>> Begin Article

A Phonemic Substitution Cipher

Justin B Rye 01 Sep 12


So you want an imaginary High Elven Tongue as supplementary colour for your tabletop fantasy roleplaying campaign?  Or maybe you're doing the rough draft of your epic space opera trilogy and need placeholder names for the alien planets?  Or perhaps you're only after some token mock‐foreign verbiage to go in the background of your cartoons?  Well, if you were J. R. R. Tolkien it's obvious what you'd do, but there's no need to go to the lengths of inventing an entire functional constructed language and using that; all you need to do is take some existing real‐world language and apply a simple set of rules to turn it into an unrecognisable cryptolect!


People all over the world have been doing informal versions of this for centuries, usually so that they can communicate safe from eavesdropping while swindling the uninitiated.  This is what's known as a “cryptolect”, a phenomenon that anglophones are most likely to be familiar with via the examples of Cockney rhyming slang (“Flying Squad” → “Sweeney (Todd)”) and Pig Latin (“Flying Squad” → “eyeingflay oddsquay”).

Neither of those is quite what we're after, though.  When you convert a whole paragraph of text into something like rhyming slang, it's still quite patently in English – in effect it just randomises the dictionary slightly.  Pig Latin has a lot of relatives in other languages, and a few playground variants in English such as Eggy‐Peggy (“flegguyegging squeggod”), but all of these language games tend to leave a text obtrusively garbled on a more fundamental level, and would have great difficulty passing for a real foreign language!

Another model that anglophones might not consider, but which really has been used in various languages in a deliberate effort to make a “thieves' cant” more impenetrable to outsiders, is “Backslang”.  This can work in any of several ways, including:

That's still not much closer to being something you could have your imaginary high elves speaking with a straight face; and the thing that makes it conspicuously backwards‐looking is mainly the unnatural strings of consonants in reversed phrases like “xof nworb kciuq eht”.  Let's take that as a hint: this sort of game is made much easier if we use as a starting point some language without the complex consonant clusters and irregular orthography of English.  Of course, it needs to be one that ordinary non‐language‐specialists are familiar with at least to the level where they can handle passing it through Google Translate, but luckily enough there's an obvious candidate: Spanish!

Spanish has the great advantage that it only allows a rather limited variety of “syllable‐shapes”, and its sounds form well‐behaved families; “aspe”, “istu”, and “osca” are all possible words, but “apse”, “iftu”, and “osc” are against the rules.  This makes it easy to systematically mess about with these sounds without any worries that the result will be unpronounceable.

>> End Article

→ **Exercise tasks**
[1] Translate into Spanish this sentence from the cipher article: "This makes it easy to systematically mess about with these sounds without any worries that the result will be unpronounceable."
[2] Update the stretch of the cipher article from "So you want" through "an unrecognisable cryptolect!", with "distant moons" put in place of "alien planets".
[3] According to the cipher article, is each statement true? Answer yes or no for each, quoting the words that decide it. (a) Spanish allows only a limited variety of syllable-shapes. (b) "apse" is a possible word under the rules of Spanish. (c) Pig Latin turns "Flying Squad" into "Sweeney (Todd)".

>> Begin Data

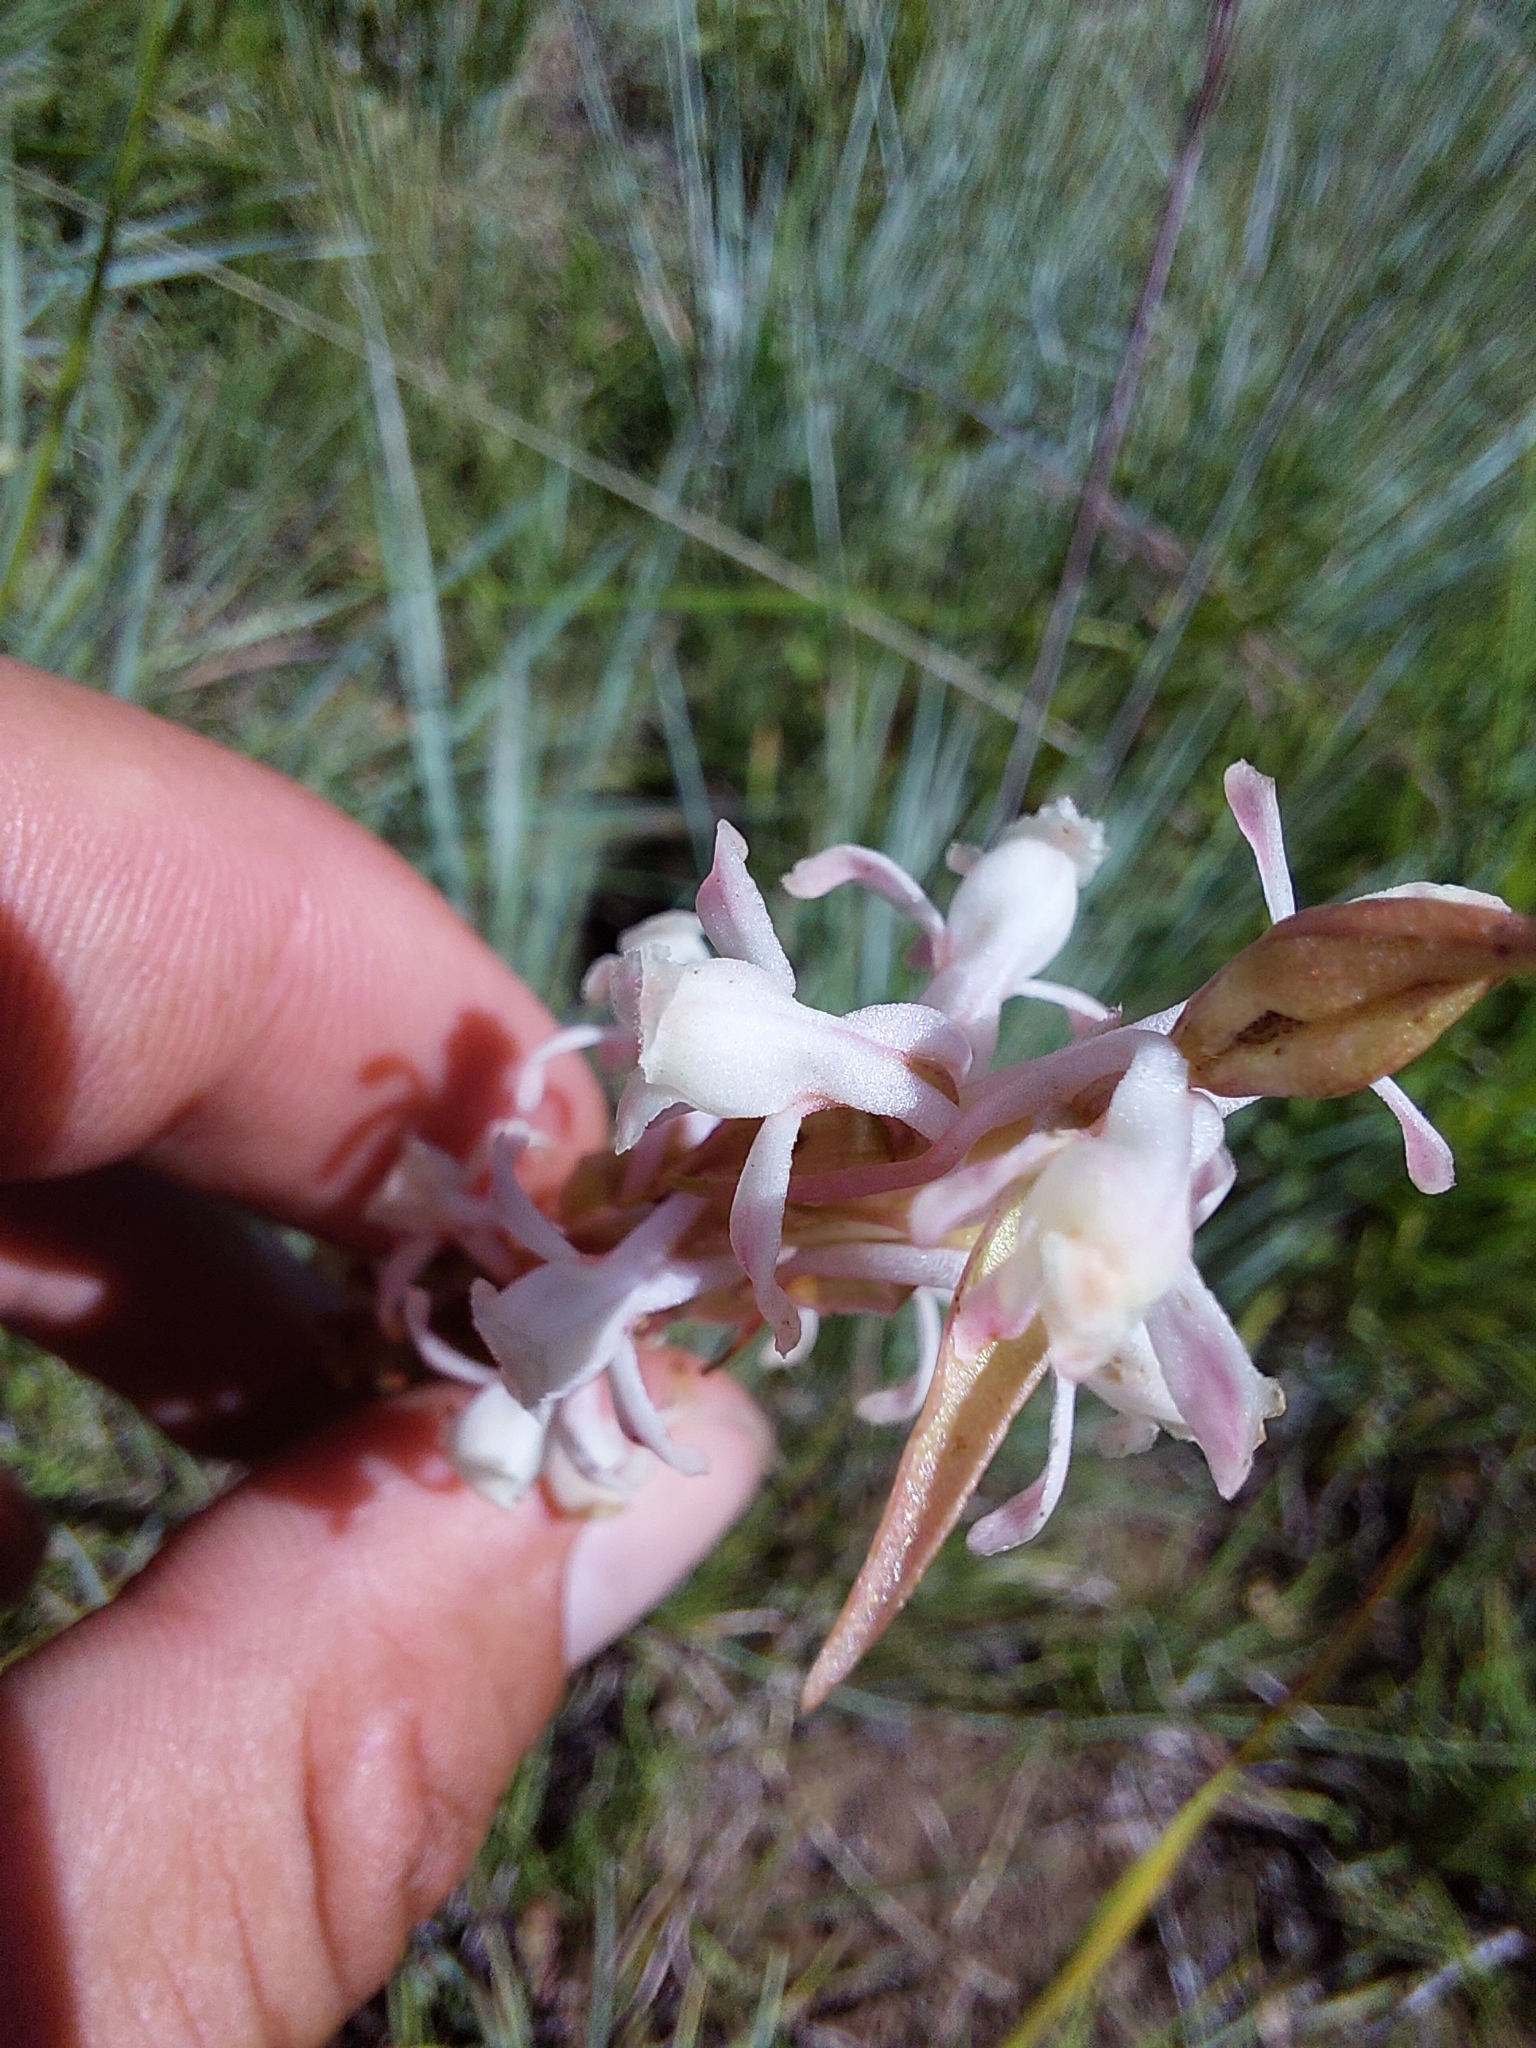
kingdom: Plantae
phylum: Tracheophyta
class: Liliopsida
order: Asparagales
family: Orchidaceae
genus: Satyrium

>> End Data
>> Begin Data

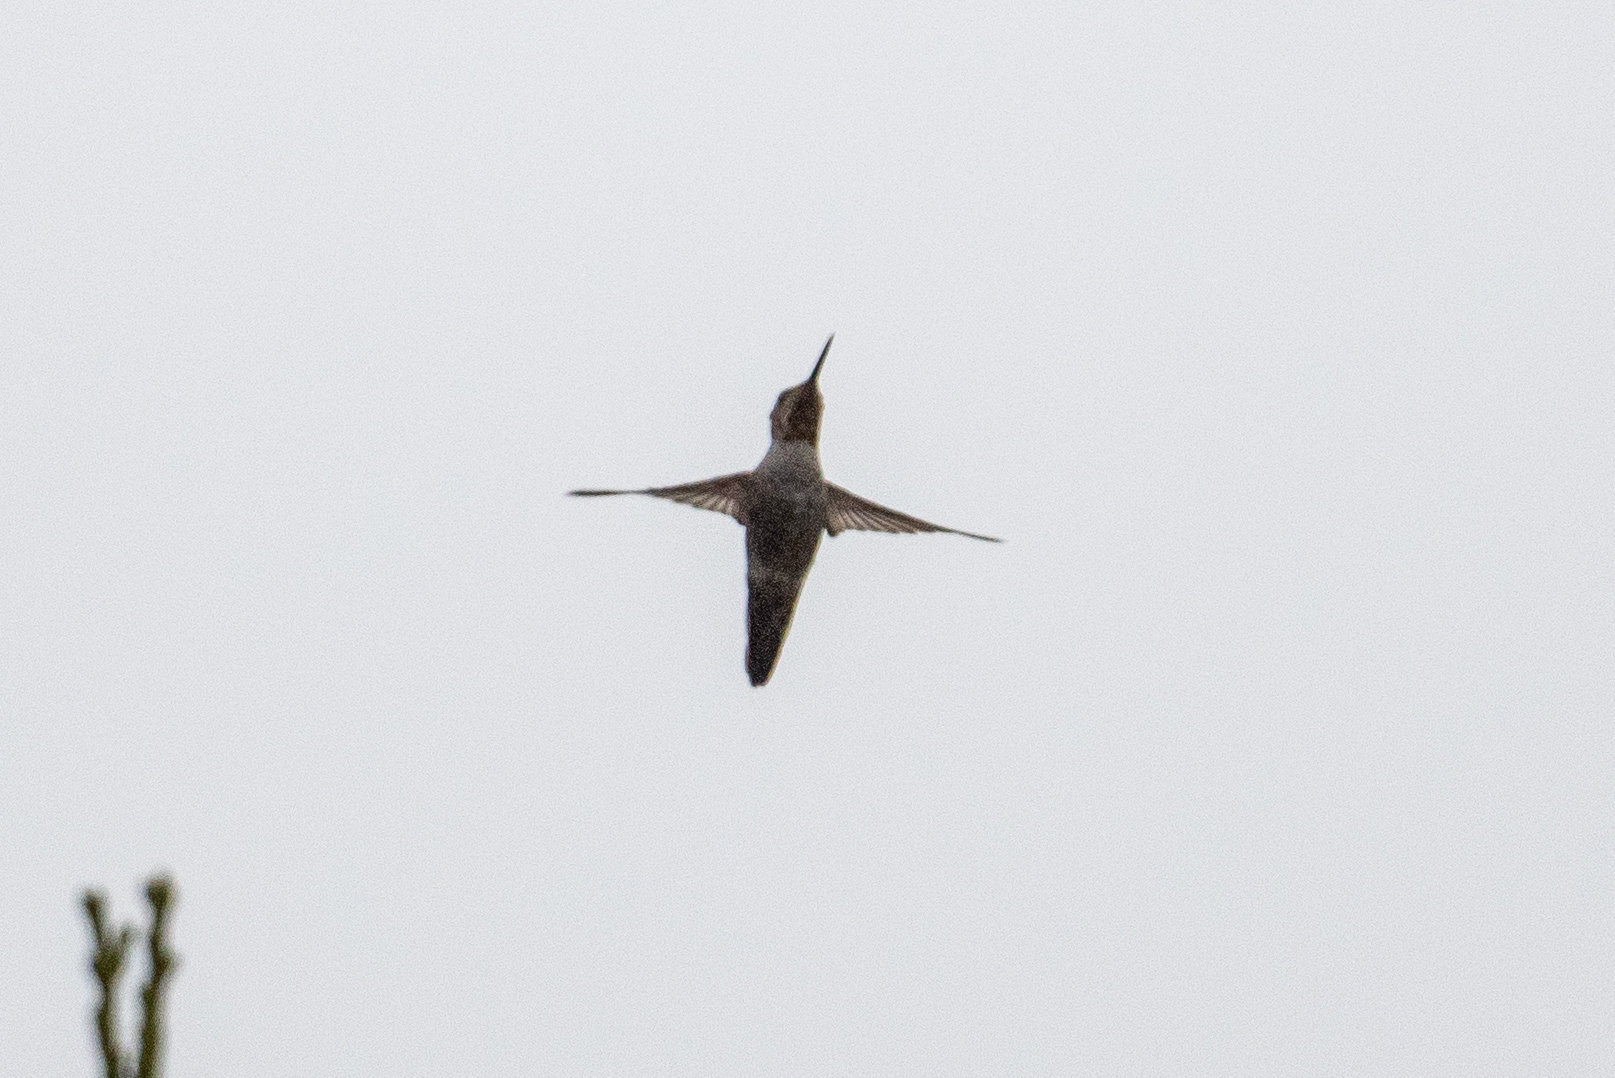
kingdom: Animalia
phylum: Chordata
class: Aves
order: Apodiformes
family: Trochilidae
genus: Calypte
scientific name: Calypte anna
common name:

>> End Data

→ **Set of answers**
[1] Esto facilita alterar sistemáticamente estos sonidos sin ninguna preocupación de que el resultado sea impronunciable.

[2]
So you want an imaginary High Elven Tongue as supplementary colour for your tabletop fantasy roleplaying campaign?  Or maybe you're doing the rough draft of your epic space opera trilogy and need placeholder names for the distant moons?  Or perhaps you're only after some token mock‐foreign verbiage to go in the background of your cartoons?  Well, if you were J. R. R. Tolkien it's obvious what you'd do, but there's no need to go to the lengths of inventing an entire functional constructed language and using that; all you need to do is take some existing real‐world language and apply a simple set of rules to turn it into an unrecognisable cryptolect!

[3]
(a) Yes: "it only allows a rather limited variety of “syllable‐shapes”"
(b) No: "“apse”, “iftu”, and “osc” are against the rules"
(c) No: "Pig Latin (“Flying Squad” → “eyeingflay oddsquay”)"